3 – Humility is Generative
- Humility generates new knowledge and abilities.
- Humble people are always looking to learn something new.
- Science is a humble confession of humility.
- Peter Harrison, “The Fall of Man and the Foundations of Science” – there is a need for new methods to explore reality.
- The humble place is a place of growth.
- It is in the lowest, dirtiest places that you learn something you couldn’t learn any other way.
- Accurate criticism is your best friend if you are a wise person… it’s your fast track to growth.
- The low place is the generative place… the place of flourishing.
5 – Humility is persuasive.
- The textbook of persuasion says there must a intellect, emotion, and character.
- Humility makes people trustworthy.
- The most believable person in the world is the person you know has the best interest in their heart.
6 – Humility is Inspiring
- The real power of effective leadership is maximizing other people’s potential.
- When leaders appear aloof and unapproachable, we admire them but we don’t emulate them.

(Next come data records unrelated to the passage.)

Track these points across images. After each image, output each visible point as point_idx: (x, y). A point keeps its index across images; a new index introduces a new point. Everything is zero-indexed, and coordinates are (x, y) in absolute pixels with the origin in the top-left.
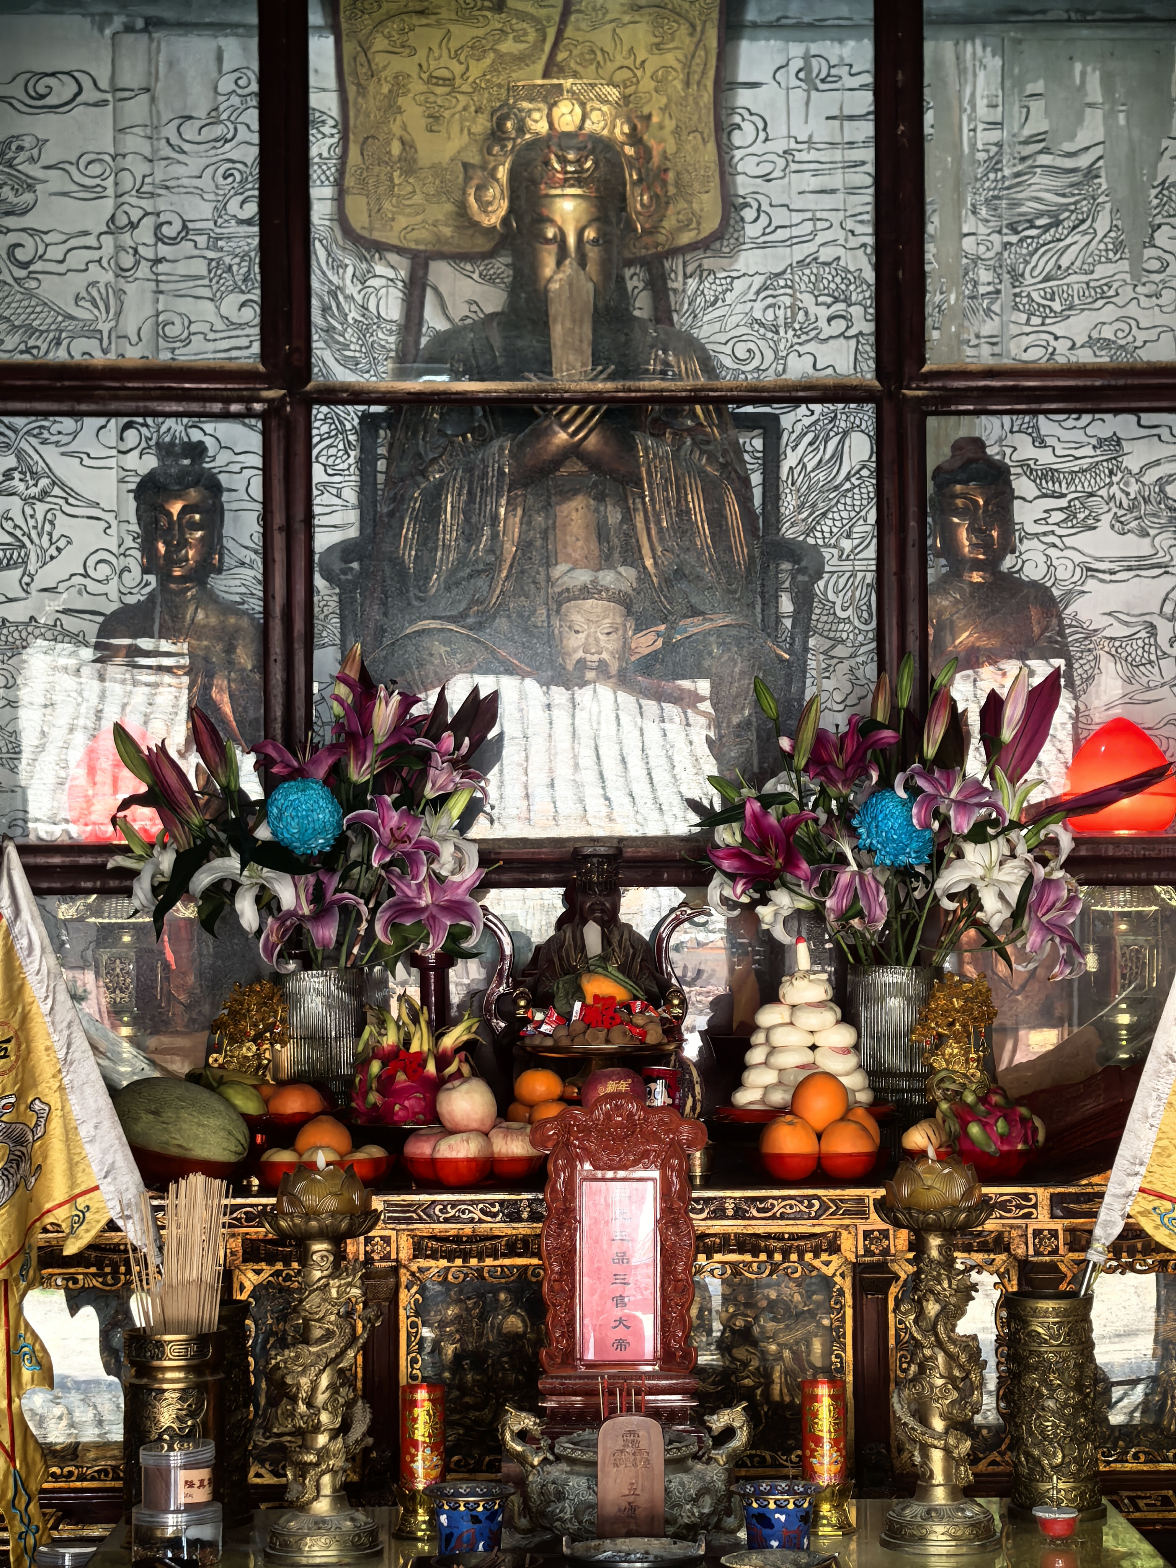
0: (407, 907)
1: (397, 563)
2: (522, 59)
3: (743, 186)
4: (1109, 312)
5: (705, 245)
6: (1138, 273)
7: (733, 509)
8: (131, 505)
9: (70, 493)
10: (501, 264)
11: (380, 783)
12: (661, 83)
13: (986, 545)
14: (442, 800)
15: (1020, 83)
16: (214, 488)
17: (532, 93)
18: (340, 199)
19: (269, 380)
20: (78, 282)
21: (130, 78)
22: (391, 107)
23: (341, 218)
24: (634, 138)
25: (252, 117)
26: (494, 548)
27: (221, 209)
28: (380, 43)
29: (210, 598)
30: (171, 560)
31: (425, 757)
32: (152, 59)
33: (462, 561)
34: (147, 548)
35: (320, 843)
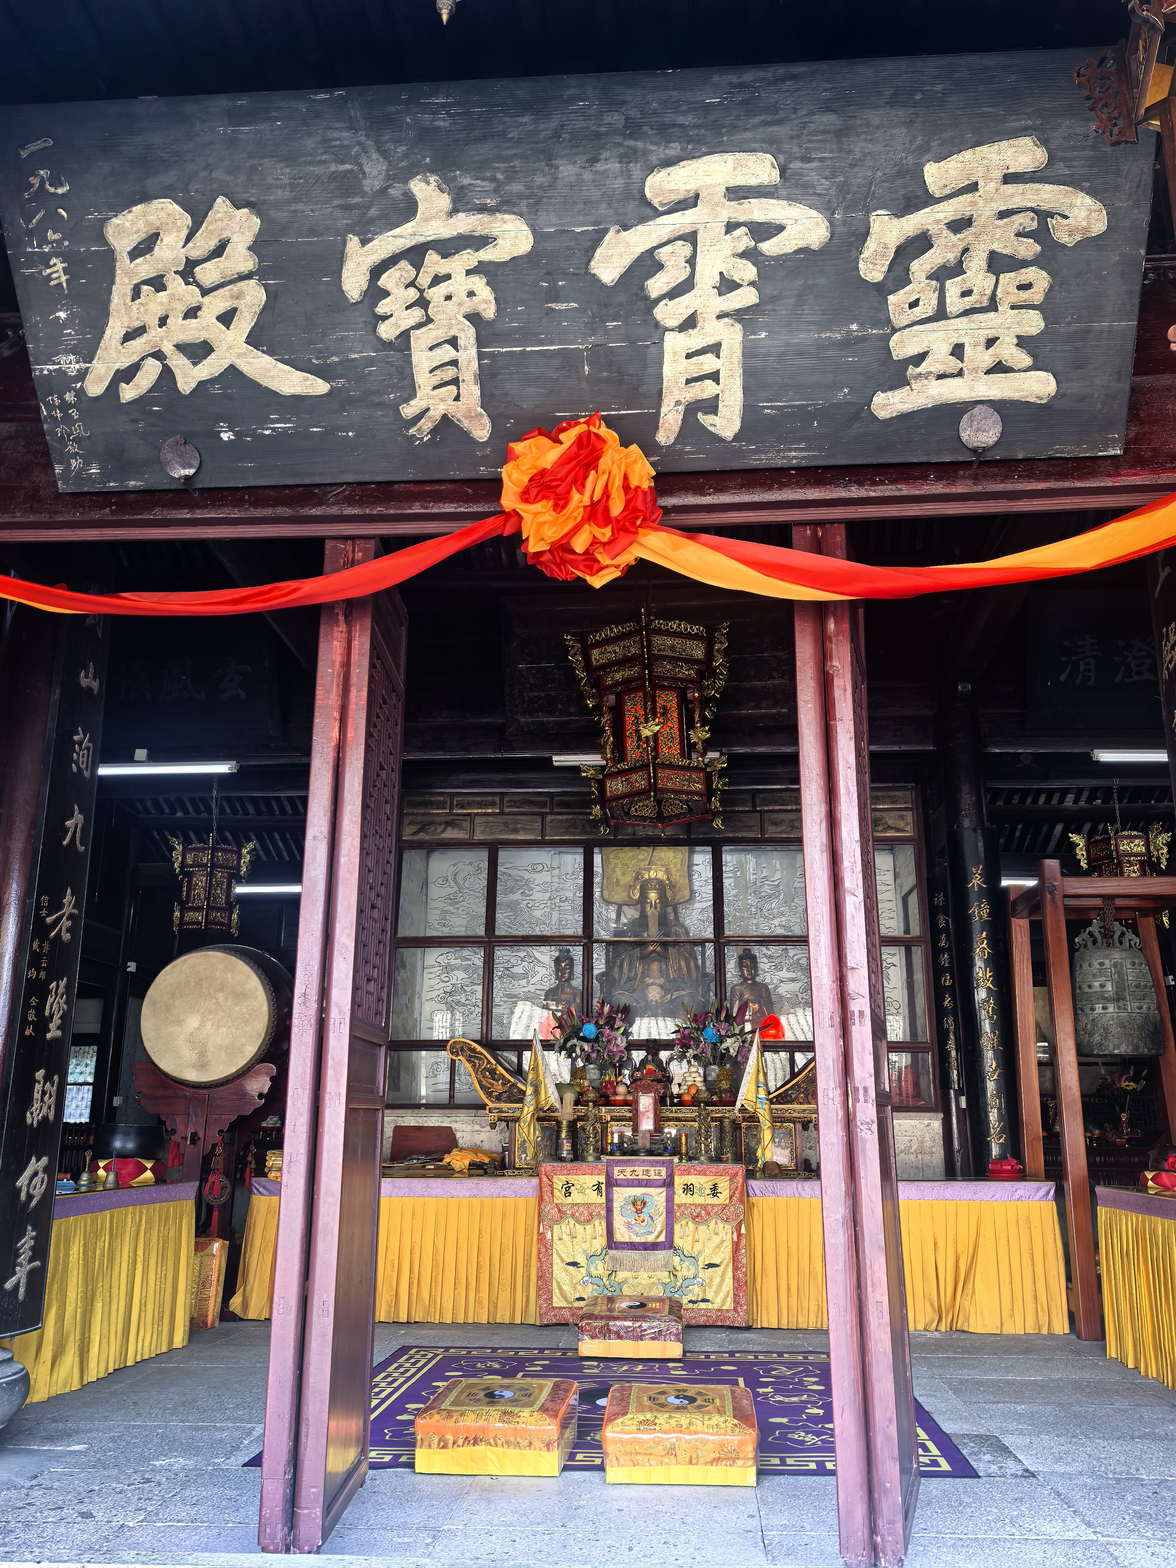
0: (611, 1051)
1: (614, 978)
2: (644, 860)
3: (695, 888)
4: (784, 919)
5: (687, 902)
6: (790, 910)
7: (692, 964)
8: (553, 964)
9: (539, 961)
10: (639, 907)
11: (606, 1024)
12: (675, 865)
13: (751, 974)
14: (618, 1028)
15: (760, 864)
16: (572, 960)
17: (645, 869)
18: (602, 892)
19: (584, 938)
20: (542, 912)
21: (555, 865)
22: (614, 872)
23: (602, 896)
24: (668, 879)
25: (582, 873)
26: (636, 974)
27: (575, 894)
28: (611, 856)
29: (570, 986)
30: (562, 977)
31: (615, 1019)
32: (560, 860)
33: (628, 978)
34: (557, 974)
35: (593, 1036)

- When leaders are approachable, we aspire to be like them… they seem just like us and we think we can be like them.
- There are four tools of leadership a leader has to work with:
- Ability – the natural flare they have.
- Authority – organizational power.
- Character – merit of life.
- Persuasion – ability to move people to believe.

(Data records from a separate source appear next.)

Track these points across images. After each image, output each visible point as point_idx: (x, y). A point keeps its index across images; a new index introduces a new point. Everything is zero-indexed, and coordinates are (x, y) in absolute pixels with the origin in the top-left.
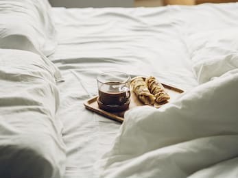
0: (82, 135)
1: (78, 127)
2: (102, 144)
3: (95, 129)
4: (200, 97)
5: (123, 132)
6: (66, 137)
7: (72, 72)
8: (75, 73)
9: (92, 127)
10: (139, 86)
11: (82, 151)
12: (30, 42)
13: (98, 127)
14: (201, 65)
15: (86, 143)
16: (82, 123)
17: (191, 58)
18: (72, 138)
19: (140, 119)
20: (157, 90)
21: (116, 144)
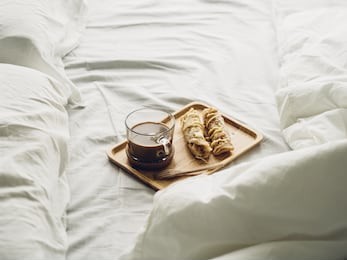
0: (95, 213)
1: (93, 198)
2: (121, 233)
3: (115, 202)
4: (264, 181)
5: (148, 228)
6: (72, 216)
7: (98, 89)
8: (103, 89)
9: (111, 199)
10: (190, 127)
11: (92, 245)
12: (35, 49)
13: (121, 200)
14: (286, 94)
15: (100, 229)
16: (100, 191)
17: (280, 65)
18: (80, 219)
19: (173, 211)
20: (216, 135)
21: (138, 245)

- Some of the most inspiring leaders in history had no structural authority; they just had truckloads of ability, character and persuasion.
- People couldn’t help but follow them and believe.
- You don’t need the power to change empires or individuals.
- You don’t need the keys to the kingdom to impact the Kingdom.
- You’ve got to have character.
- You don’t need organizational structures… what you need the most is humility.
- You don’t need the majority to change a nation.
- You don’t need the authority to win the war.
- You don’t need to reclaim the nation for Christ to win the nation for Christ.
- You need humility.
Humility is not just another leadership technique. Humility is a reflection of the deep structure of reality. At the center of history is a cross… the self-giving of the Almighty. If that is true, the cruciform life is a life in touch with reality. Your attitude should be the same of that of Christ Jesus.